_Directive:_ State how many lines of the material below contain the string "range", where case must match. Reply with the number alone.

─── Data to examine ───

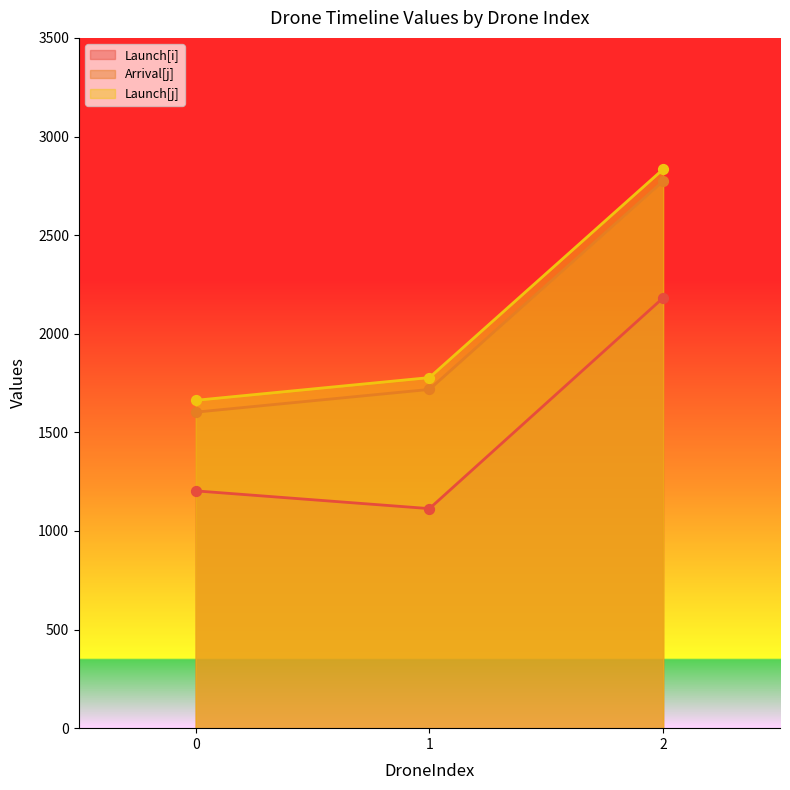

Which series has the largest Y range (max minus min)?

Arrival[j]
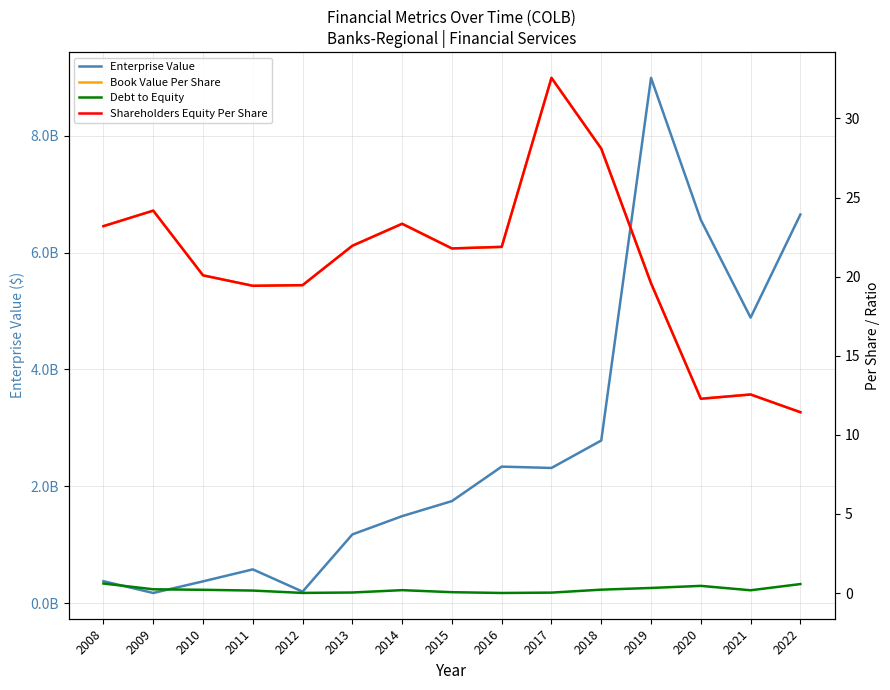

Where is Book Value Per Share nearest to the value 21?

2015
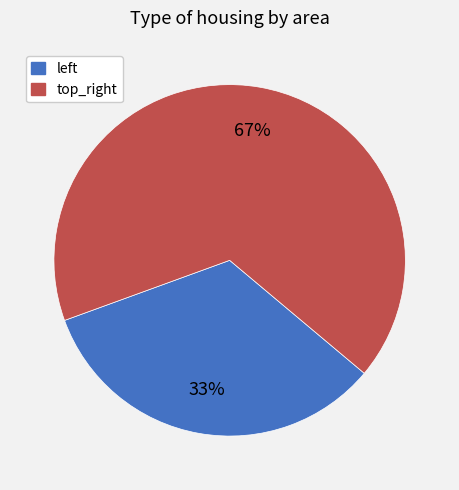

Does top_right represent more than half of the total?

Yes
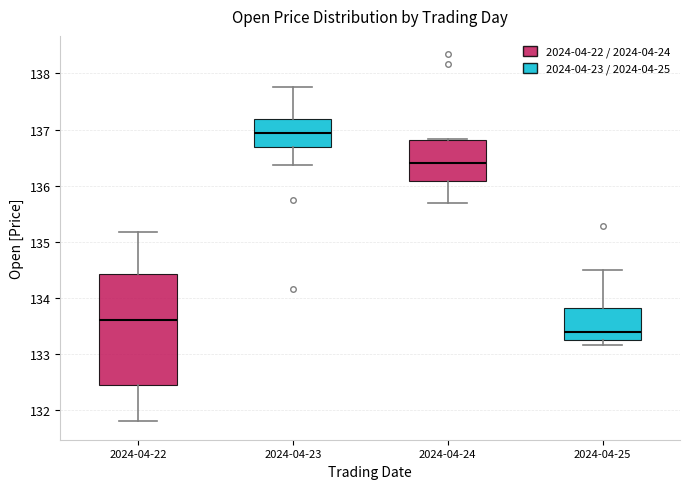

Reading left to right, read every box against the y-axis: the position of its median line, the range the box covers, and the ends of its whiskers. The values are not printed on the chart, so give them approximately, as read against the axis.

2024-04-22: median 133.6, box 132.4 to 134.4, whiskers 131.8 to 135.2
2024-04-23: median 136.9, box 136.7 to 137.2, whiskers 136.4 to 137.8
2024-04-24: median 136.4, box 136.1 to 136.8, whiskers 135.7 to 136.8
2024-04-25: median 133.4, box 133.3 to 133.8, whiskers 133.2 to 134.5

───

_Solution to this exercise:_ 2